Fine tuning for comment rating

Hello

I’m trying a little for-fun project where I want to fine tune a model that rates/guesses the rating comments on a scientific Danish forum. I’ve just finished curie on 500 comments for 4 epochs, however, the inference is pretty garbage.
My data has had the format: “prompt”:“COMMENT\n\n###\n\n”,“completion”:" LIKES - DISLIKES".
Just 2 examples of the completion after finetuning is “1 - 2 - 0 - 0 - 0 - 2 - 0 - 2” and “1 - 15 - 0 - 0 - 9 - 0 +” where the correct rating is " 0 - 9" and " 10 - 1"
I’m wondering if the lack of stop token or natural text in my completion is causing the issues or if I just need more finetuning.
Also does anyone know the other models capability of other languages? ChatGPT is pretty good at danish

Thanks alot

Your prompt and completion must be meaningful when you read it, the more sensible the more fine-tuning will work. GPT models work based on the probability of what comes next. Use chain of thought like this:

Comment: Quantum entanglement, a phenomenon in quantum physics, allows particles to be connected in such a way that the state of one can instantaneously affect the state of the other, regardless of the distance between them.

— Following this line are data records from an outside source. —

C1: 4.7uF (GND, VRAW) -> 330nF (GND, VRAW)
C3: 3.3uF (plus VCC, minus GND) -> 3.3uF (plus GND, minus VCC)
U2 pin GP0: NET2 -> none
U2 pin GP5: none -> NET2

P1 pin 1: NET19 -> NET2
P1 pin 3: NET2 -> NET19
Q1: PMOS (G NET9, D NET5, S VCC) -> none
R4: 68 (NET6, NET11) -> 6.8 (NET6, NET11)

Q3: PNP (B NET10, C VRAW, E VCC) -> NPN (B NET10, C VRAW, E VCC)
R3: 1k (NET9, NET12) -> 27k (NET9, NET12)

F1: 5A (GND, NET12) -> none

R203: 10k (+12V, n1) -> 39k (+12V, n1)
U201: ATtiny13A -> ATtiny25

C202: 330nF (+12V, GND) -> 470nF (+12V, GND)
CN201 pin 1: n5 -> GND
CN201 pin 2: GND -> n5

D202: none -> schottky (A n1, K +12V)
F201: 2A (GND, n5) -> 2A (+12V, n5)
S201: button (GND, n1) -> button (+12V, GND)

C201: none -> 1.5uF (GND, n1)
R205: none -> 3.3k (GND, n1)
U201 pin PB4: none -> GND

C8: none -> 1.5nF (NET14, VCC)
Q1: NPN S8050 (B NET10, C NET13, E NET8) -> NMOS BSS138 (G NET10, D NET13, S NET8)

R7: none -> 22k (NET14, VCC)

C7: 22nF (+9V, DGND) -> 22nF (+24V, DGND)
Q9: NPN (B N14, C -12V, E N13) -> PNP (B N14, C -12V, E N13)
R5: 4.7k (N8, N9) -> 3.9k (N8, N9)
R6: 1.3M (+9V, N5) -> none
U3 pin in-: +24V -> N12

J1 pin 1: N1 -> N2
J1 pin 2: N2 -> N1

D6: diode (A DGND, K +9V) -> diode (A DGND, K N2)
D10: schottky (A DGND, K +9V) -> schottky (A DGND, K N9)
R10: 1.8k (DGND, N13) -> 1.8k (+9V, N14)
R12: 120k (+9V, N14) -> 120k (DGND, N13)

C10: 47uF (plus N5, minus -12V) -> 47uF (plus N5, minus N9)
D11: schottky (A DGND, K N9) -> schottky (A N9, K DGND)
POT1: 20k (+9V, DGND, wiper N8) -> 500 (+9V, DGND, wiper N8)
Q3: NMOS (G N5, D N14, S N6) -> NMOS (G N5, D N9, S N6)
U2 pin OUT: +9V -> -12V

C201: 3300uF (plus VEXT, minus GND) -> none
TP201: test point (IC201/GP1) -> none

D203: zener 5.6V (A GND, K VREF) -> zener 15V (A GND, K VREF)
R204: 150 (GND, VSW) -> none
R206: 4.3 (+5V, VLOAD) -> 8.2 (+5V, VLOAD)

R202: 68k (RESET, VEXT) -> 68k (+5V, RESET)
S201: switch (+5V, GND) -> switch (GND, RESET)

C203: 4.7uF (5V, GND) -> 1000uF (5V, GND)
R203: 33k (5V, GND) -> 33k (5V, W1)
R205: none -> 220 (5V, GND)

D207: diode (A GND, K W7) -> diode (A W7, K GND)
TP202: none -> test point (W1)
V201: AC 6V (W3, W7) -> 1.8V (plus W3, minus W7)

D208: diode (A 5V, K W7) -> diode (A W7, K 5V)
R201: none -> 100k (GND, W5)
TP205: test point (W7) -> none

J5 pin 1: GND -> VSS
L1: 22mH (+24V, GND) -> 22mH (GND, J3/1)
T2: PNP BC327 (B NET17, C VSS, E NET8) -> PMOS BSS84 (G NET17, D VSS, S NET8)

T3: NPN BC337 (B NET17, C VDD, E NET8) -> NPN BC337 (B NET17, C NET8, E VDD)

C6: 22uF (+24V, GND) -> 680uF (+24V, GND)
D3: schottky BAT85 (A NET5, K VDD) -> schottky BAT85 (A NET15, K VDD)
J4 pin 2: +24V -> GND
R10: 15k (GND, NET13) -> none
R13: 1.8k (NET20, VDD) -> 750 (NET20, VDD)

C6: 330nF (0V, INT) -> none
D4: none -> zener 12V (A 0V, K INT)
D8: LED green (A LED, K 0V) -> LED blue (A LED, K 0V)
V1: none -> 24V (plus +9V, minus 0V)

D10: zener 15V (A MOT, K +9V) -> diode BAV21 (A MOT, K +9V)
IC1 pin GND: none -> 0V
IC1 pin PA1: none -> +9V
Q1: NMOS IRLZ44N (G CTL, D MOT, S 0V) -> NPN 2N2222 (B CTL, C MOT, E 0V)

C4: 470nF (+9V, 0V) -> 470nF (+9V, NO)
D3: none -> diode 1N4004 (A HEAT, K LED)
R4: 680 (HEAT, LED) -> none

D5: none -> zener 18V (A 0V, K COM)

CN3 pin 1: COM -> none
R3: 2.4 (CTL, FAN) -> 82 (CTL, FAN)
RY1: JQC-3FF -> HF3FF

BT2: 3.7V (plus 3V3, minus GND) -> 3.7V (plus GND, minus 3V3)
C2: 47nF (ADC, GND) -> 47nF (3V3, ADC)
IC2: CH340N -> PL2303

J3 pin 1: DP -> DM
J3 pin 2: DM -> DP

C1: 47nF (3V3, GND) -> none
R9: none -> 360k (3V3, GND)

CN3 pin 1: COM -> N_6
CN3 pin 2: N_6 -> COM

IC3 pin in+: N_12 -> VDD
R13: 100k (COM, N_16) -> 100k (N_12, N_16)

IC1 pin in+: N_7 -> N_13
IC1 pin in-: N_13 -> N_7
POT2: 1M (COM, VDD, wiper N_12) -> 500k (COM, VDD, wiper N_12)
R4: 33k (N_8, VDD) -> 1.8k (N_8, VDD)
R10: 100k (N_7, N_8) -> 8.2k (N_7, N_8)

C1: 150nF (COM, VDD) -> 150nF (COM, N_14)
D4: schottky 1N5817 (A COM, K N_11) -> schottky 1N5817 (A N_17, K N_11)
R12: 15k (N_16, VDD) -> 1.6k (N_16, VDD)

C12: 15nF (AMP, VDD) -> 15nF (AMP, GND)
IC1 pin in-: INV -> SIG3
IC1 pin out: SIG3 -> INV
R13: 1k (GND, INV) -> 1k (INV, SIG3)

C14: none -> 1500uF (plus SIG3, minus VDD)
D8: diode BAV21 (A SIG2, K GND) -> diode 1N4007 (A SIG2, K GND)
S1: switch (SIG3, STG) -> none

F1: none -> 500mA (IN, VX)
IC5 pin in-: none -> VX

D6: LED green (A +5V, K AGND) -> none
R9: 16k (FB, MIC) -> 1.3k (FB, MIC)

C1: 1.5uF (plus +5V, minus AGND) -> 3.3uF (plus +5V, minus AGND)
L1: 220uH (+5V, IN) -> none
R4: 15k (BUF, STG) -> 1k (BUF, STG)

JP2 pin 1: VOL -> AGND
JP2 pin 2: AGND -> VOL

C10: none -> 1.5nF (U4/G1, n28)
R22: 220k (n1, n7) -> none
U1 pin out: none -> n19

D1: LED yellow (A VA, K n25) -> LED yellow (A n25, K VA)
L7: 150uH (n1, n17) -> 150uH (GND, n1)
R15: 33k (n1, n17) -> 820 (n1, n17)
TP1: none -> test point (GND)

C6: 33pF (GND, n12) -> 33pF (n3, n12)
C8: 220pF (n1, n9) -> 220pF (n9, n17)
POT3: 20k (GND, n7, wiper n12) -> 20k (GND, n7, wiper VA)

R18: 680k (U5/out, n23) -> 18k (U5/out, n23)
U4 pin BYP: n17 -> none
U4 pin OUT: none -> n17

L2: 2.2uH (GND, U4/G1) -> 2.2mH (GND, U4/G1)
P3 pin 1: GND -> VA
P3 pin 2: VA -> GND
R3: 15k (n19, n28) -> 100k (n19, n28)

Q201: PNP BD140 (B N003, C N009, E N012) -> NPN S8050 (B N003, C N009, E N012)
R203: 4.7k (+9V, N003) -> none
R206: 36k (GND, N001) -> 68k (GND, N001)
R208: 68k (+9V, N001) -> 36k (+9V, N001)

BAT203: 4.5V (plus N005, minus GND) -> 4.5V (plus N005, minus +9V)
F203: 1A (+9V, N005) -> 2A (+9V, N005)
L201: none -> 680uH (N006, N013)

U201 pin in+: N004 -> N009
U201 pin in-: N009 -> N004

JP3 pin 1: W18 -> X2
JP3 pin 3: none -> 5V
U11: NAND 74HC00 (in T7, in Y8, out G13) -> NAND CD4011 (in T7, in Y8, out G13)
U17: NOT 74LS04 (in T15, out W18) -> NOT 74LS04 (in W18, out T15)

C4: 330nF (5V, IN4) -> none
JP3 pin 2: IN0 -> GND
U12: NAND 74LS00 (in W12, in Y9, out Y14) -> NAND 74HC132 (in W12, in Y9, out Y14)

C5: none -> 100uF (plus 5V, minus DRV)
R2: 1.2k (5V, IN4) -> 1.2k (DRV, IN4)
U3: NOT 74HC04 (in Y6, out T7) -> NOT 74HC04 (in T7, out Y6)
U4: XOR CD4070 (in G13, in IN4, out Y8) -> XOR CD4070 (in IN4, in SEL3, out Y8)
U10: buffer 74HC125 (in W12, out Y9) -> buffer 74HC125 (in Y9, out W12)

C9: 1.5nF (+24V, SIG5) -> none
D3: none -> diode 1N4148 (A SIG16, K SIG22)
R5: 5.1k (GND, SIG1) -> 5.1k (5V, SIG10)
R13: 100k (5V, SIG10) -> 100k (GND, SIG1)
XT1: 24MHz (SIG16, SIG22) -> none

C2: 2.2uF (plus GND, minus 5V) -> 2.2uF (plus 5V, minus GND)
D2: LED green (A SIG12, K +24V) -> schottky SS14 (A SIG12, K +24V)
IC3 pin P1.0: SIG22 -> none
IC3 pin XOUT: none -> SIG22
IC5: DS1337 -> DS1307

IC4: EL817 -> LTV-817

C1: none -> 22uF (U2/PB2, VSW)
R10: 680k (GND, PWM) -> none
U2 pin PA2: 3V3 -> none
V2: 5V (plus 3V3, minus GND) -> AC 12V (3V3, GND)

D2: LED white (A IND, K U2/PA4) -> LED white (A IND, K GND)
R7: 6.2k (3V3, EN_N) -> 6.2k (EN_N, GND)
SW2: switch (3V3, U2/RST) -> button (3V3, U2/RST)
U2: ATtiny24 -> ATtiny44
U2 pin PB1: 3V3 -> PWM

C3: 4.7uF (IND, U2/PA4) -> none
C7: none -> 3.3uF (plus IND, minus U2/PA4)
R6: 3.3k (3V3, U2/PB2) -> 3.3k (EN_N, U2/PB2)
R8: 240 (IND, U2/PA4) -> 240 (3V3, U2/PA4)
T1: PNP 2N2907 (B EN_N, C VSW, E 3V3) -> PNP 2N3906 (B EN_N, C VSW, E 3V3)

Completion: Newton don’t like such claim.

Hi @Snanu . Welcome to the forum. In general, tasks like these are better suited to classification models and not a LLM, which has even after fine-tuning, will gather little understanding of why a number has been assigned to a comment in terms of like or dislike.

In terms of prompting, A more verbose prompt would be of better use as it will help the fine-tuned model get a bit more context as to the problem.

Thanks for the replies

Yes this is more like a classification/sentiment analysis problem. I just looked at the fine tuning documentation where it catagorizes e-mails where the output is only a number.
As far as I can see they still use a LLM and they do not add any natural text or end token to the completion.

Also the rating comes from other users.